If using scikit-learn:

* Use One-Hot Encoding for nominal categories (e.g., blood type).
* Use Ordinal Encoding if categories have meaningful order (e.g., severity: mild, moderate, severe).

Pipeline example:

* ColumnTransformer:

  * Numerical → Imputer
  * Categorical → Imputer + OneHotEncoder

This ensures consistent preprocessing during training and prediction.

---

4. Train the Decision Tree Model

Steps:

1. Split data into:

   * Training set (80%)
   * Test set (20%)

2. Build preprocessing + model pipeline:

   * Imputation
   * Encoding
   * DecisionTreeClassifier

3. Fit the model on training data.

Decision Trees are suitable here because:

* They handle mixed data types.
* They are interpretable.
* No scaling required.

---

5. Tune Hyperparameters

To prevent overfitting, tune:

* max_depth
* min_samples_split
* min_samples_leaf
* max_features
* criterion (gini or entropy)

Use GridSearchCV or RandomizedSearchCV with cross-validation (e.g., 5-fold CV).

Example approach:

* Define parameter grid
* Use cross-validation
* Select best model based on accuracy, F1-score, or ROC-AUC

In healthcare, F1-score or Recall is often more important than accuracy.

---

6. Evaluate Model Performance

Use multiple evaluation metrics:

For Classification:

* Accuracy
* Precision
* Recall (very important for disease detection)
* F1-score
* ROC-AUC
* Confusion Matrix

Why Recall matters:

* False negatives (missed disease cases) can be dangerous.
* High recall ensures fewer sick patients are missed.

Also check:

* Overfitting (train vs test performance)
* Feature importance for interpretability

---

7. Model Interpretation

Decision Trees are interpretable:

* Extract decision rules
* Visualize tree
* Analyze feature importances

Doctors can understand rules like:

"If glucose > X and age > Y, then high risk."

This transparency is crucial in healthcare applications.

---

8. Business Value in Real-World Healthcare

9. Early Disease Detection -
   Helps identify high-risk patients before symptoms worsen.

10. Improved Clinical Decision Support -
    Assists doctors with data-driven recommendations.

11. Cost Reduction -
    Early diagnosis reduces hospitalization costs.

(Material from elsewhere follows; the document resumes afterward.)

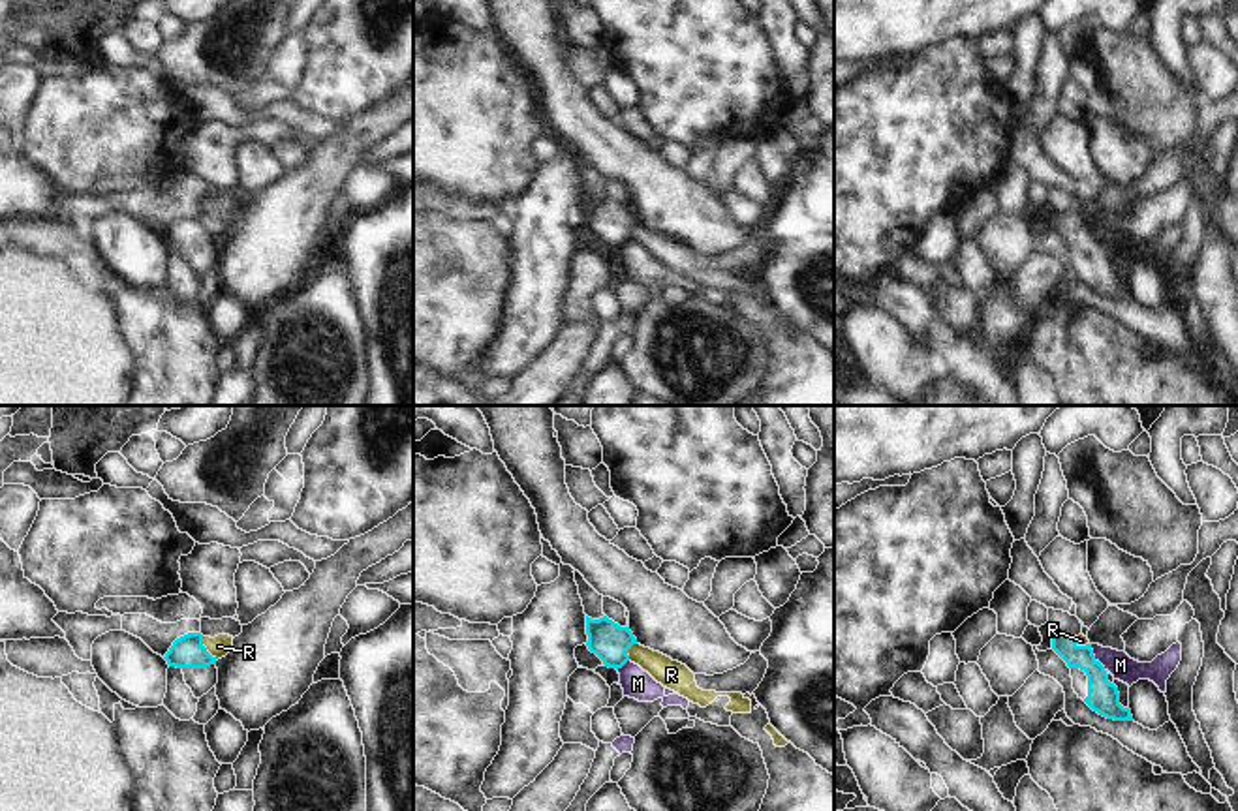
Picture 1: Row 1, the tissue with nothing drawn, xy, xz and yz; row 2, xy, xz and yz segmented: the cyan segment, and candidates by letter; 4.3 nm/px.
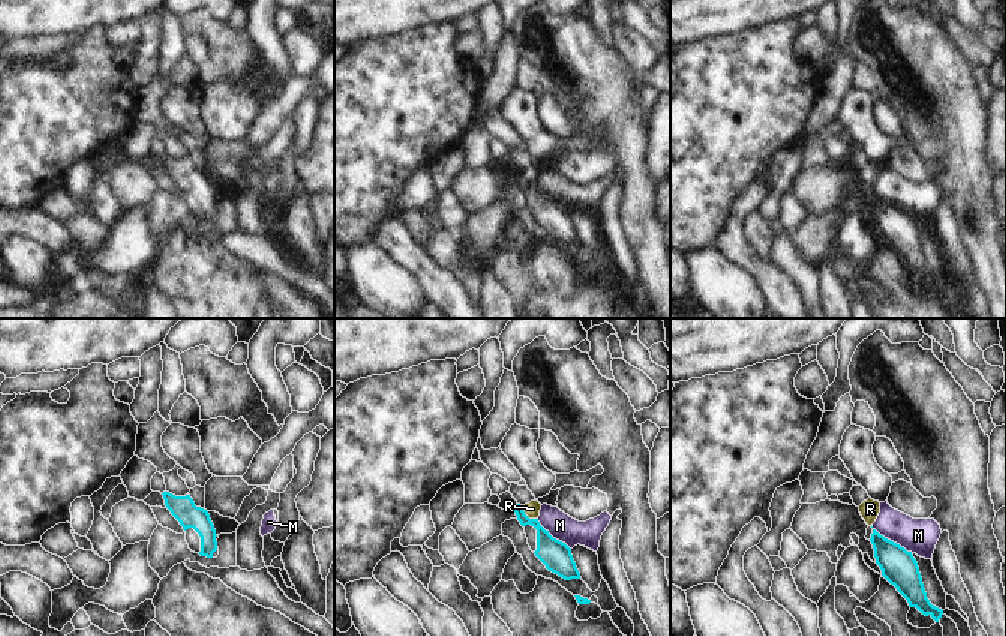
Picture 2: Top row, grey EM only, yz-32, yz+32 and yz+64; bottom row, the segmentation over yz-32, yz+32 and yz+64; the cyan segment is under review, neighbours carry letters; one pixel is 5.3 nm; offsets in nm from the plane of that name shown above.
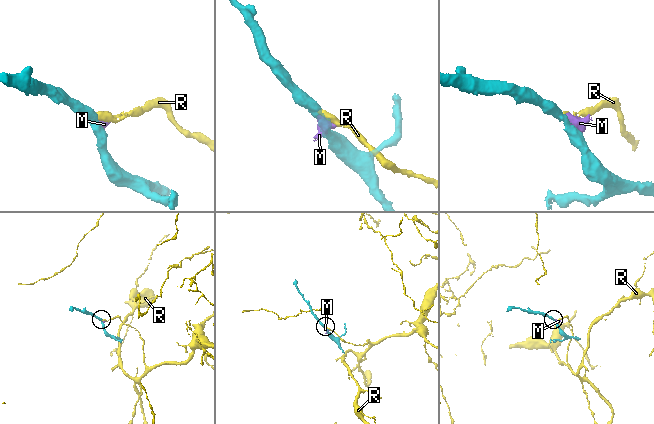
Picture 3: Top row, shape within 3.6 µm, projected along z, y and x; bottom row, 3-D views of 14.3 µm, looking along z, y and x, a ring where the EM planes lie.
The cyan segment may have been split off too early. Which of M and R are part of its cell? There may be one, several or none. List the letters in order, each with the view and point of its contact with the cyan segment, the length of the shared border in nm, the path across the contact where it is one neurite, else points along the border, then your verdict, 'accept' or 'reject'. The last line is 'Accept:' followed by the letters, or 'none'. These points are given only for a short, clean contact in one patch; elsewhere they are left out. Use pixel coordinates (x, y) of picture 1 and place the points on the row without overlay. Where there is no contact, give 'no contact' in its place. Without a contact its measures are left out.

12. Resource Optimization -
    Hospitals can prioritize high-risk patients.

13. Risk Stratification -
    Enables preventive care programs.

14. Better Patient Outcomes -
    Faster intervention improves survival rates.

---

Final Summary

The complete workflow would be:

1. Understand data and objective.
2. Handle missing values carefully.
3. Encode categorical variables properly.
4. Train Decision Tree using a pipeline.
5. Tune hyperparameters with cross-validation.
6. Evaluate using clinically relevant metrics.
7. Interpret model and deploy responsibly.

In a healthcare setting, the true value of this model is not just accuracy but its ability to provide reliable, interpretable, and actionable insights that support better medical decisions.